Audisélia demanda à l'un de ses gardes de le tuer en transperçant la gorge du Héros, mais c'était sans compter l'apparition soudaine de la Fée qui empêchait cette exécution de se réaliser.

- NON ! s'écria-t-elle.

- Écarte-toi fée sans ailes, lui intima le garde qui allait trancher la tête de l'humain.

- Je ne vous laisserai pas faire.

- Nous devons le faire..., lui dit la reine.

- Je m'y oppose fermement !

- Et pourquoi ?

- Vous le savez très bien.

La reine secoua la tête.

- Je vais te faire embrocher avec lui si tu continues, la menaça la reine.

- Je n'en ai rien à faire ! hurla la Fée, s'il a été prêt à se battre pour moi alors je me dois de lui rendre la pareille.

Que dis-je ? se dit la Fée, me sacrifier pour quelqu'un ? Qu'est-ce qui me prend ?

La reine grogna de colère avant de céder et de dire à son garde de rengainer son épée. Elle pointa du doigt Ymir.

- Sais-tu ce que c'est ? demanda la reine avec une rauque et épuisée par tant d'événements et de révélations.

- Non...

- C'est l'arme des damnés, expliqua Audisélia, enfin du Damné qui nous a condamné à cette vie sans étoiles et sans ciel brillant.

- Que voulez-vous dire par là ?

- Toi qui étudies bien, tu as déjà dû entendre parler du Némésis ?

A la simple énonciation de ce nom, tous le gardes frissonnèrent de terreur, tous savaient de qui il s'agissait, de la crainte qu'incarnait cet être démoniaque.

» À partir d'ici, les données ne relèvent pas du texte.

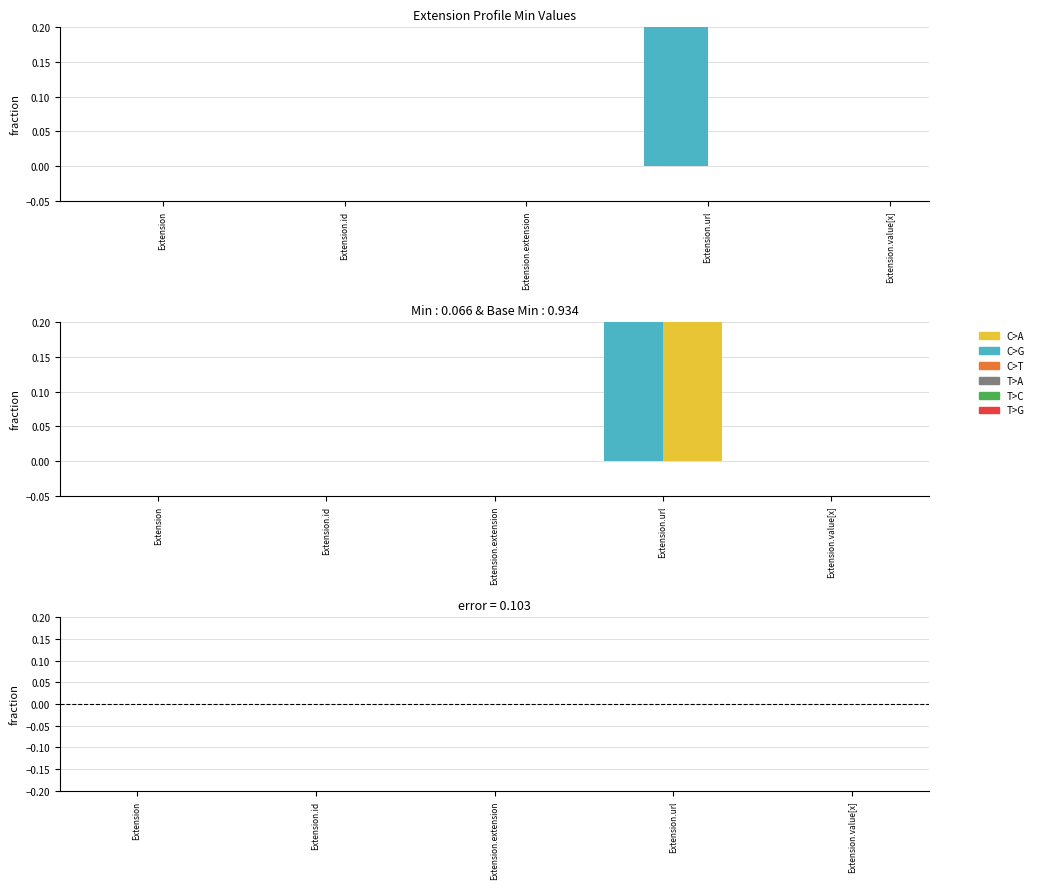

Is it true that Min equals 2 at Extension.url?

False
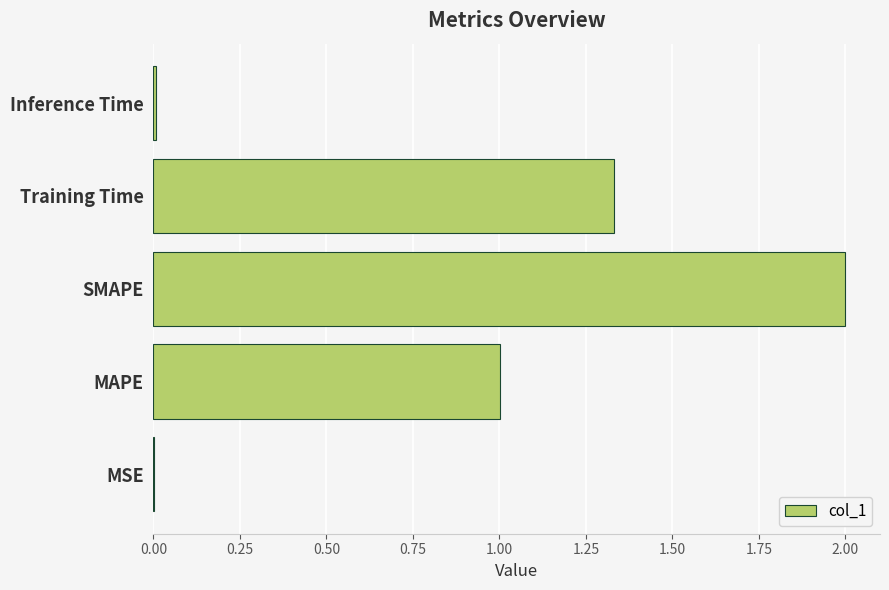

What is the greatest value displayed?

2.0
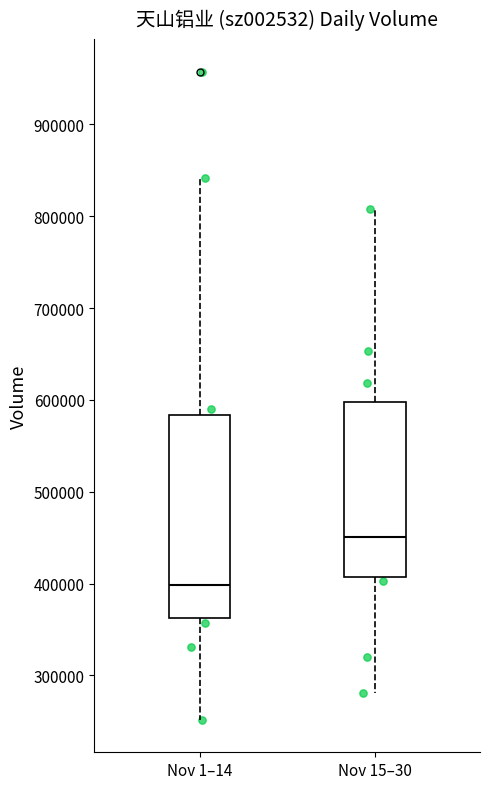

Reading left to right, transcribe this box plot: for each box, give where its median line is, the range the box spans, and where its two whiskers end, as read against the y-axis. The values are not printed on the chart, so give them approximately, as read against the axis.

Nov 1–14: median 400000, box 360000 to 580000, whiskers 250000 to 840000
Nov 15–30: median 450000, box 410000 to 600000, whiskers 280000 to 810000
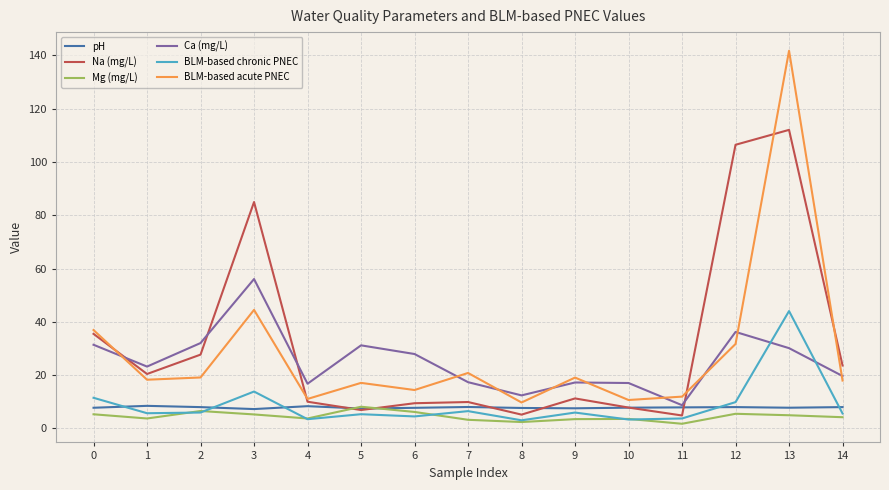

What is the maximum value shown in the chart?

141.8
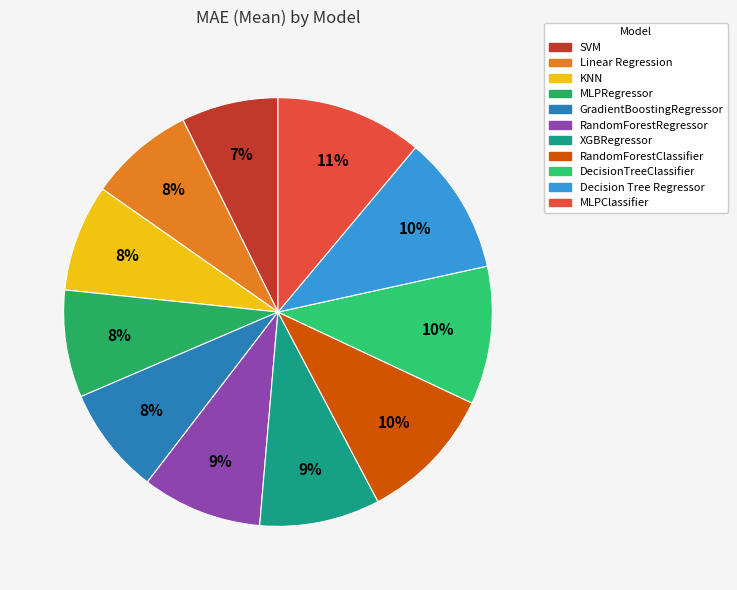

What is the ratio of the value at SVM to the value at Decision Tree Regressor?

0.7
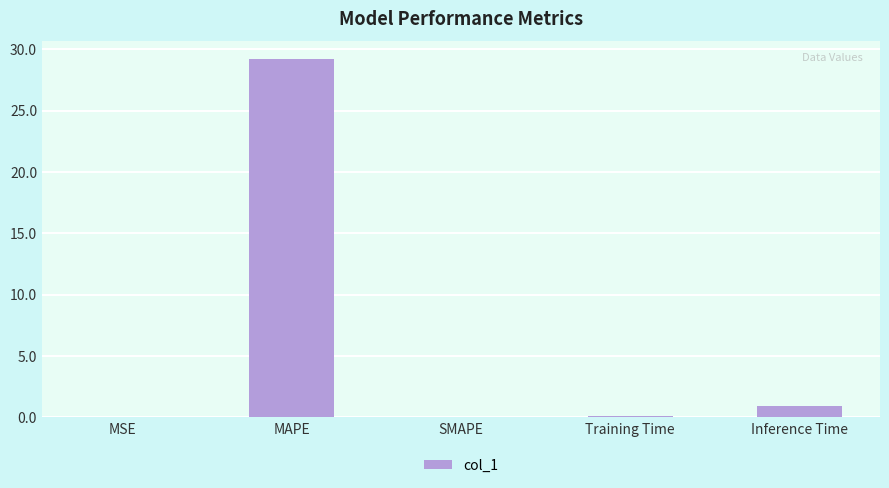

Are the bars horizontal?

No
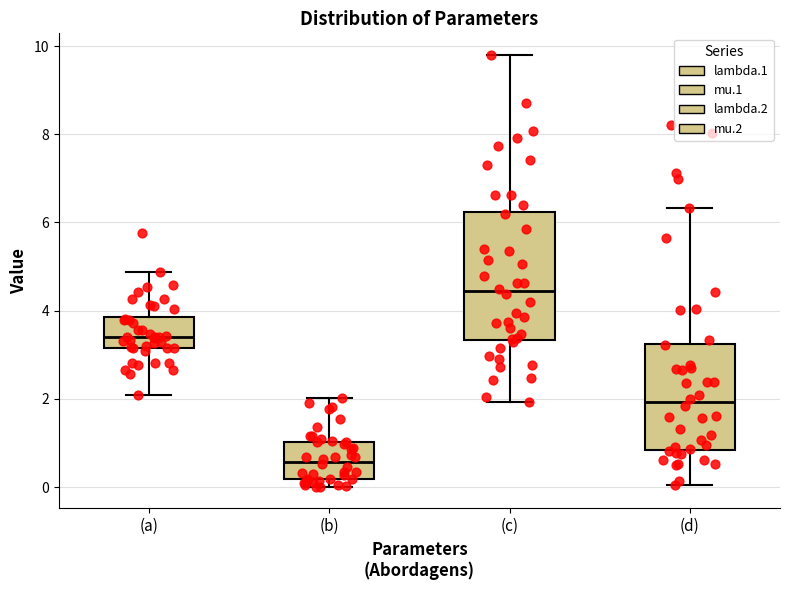

Which box has the highest median line?

(c)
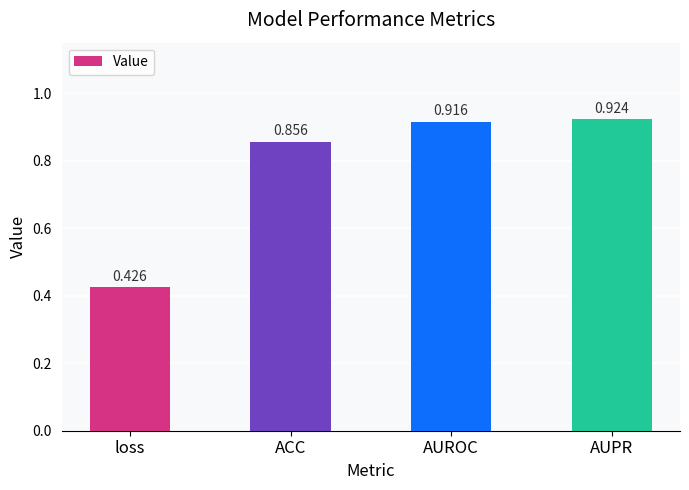

Which category has the highest value across all series?

AUPR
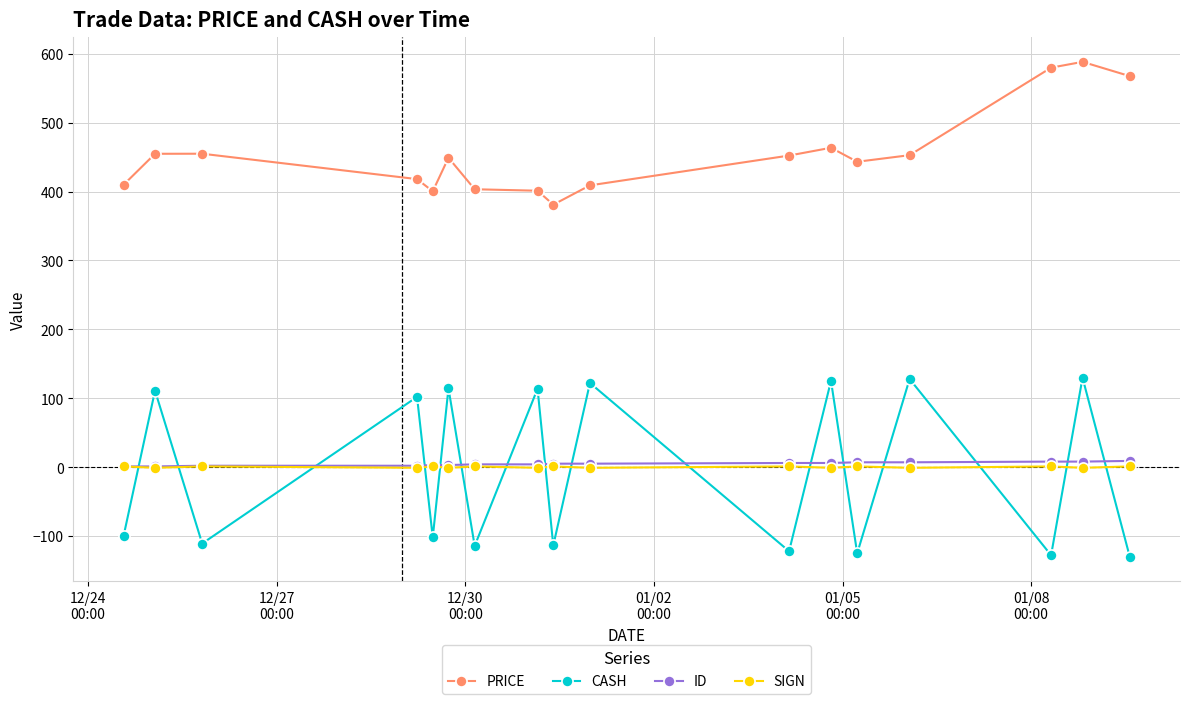

In SIGN, how many points are lower than both neighbors (excluding endpoints)?

8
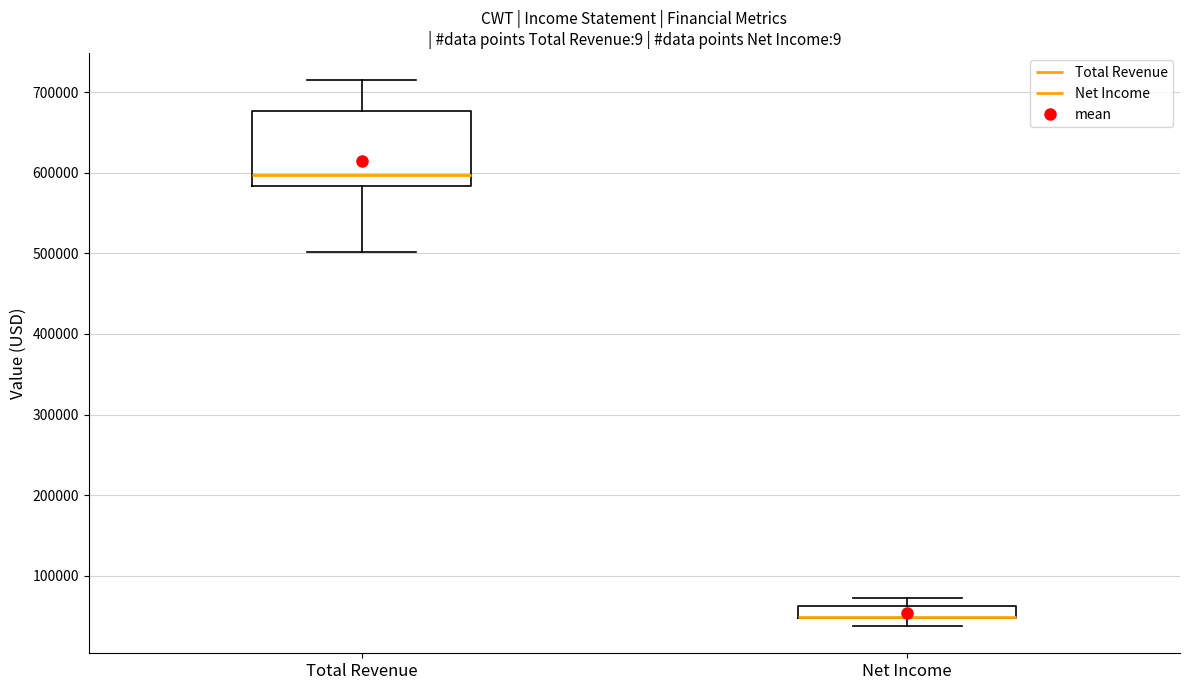

Which box is the tallest, from its lower edge to its upper edge?

Total Revenue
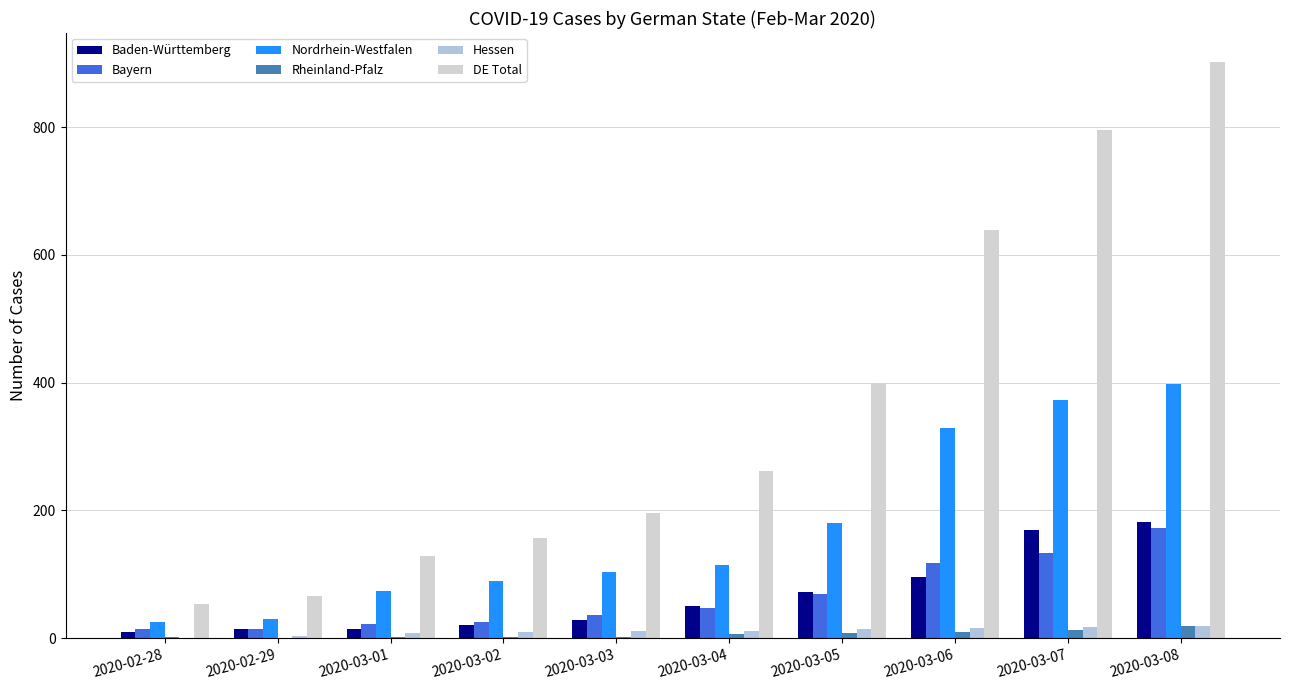

What is the label of the 8th bar from the left?

2020-03-06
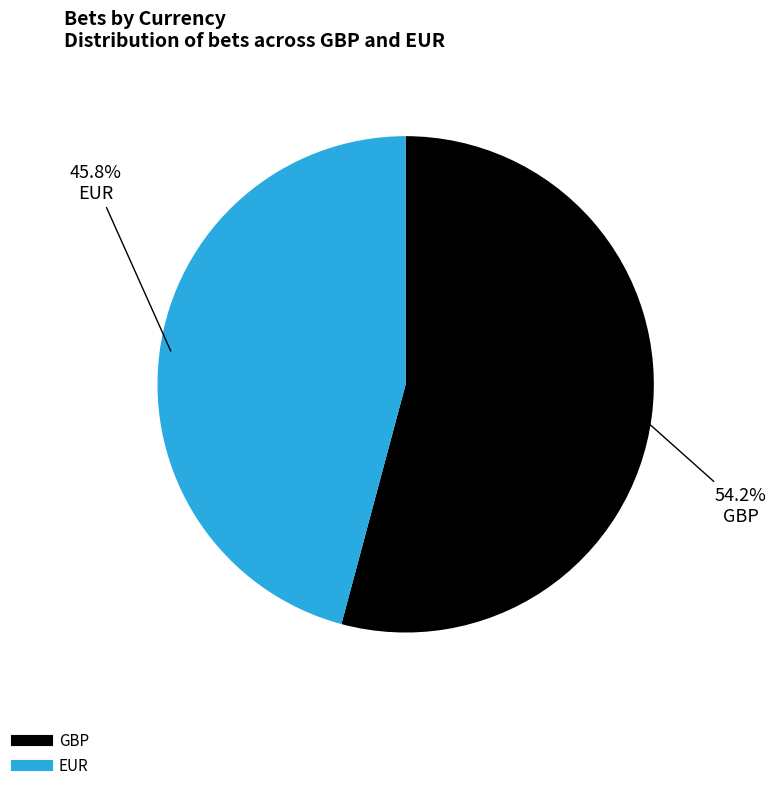

Is EUR the majority of the pie?

No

Les plus jeunes pousses de ce monde ou les gens dénués de savoir étaient les seuls à ignorer l'existence d'un tel démon

- Le Némésis est un être vil, empli des vices, de la force et de la puissance du Maléfique de l'Ère des Ténèbres.

- Comme espéré, tu es bien informée.

- Mais où voulez-vous en venir avec cette légende d'un autre temps, lui demanda la Fée avec un sourire inquiet et un pas de recul, le Héros, le Némésis et le Maléfique sont des personnages de contes, vous n'y croyez tout de même pas.

- Je ne sais pas pourquoi vous êtes tous devenus de tels incroyants alors que nous vivons une ère de tous les possibles... Mais étant donné que tu sembles faire semblant de ne pas vouloir comprendre, je vais extirper la réponse qui se trouve dans ta tête avec ma bouche : cet humain, jeune et menu, est l'ennemi naturel du Héros de la Légende, le Héraut du Malin, il est le Némésis !

Oh, oh ! me dis-je en même temps que Sawyer.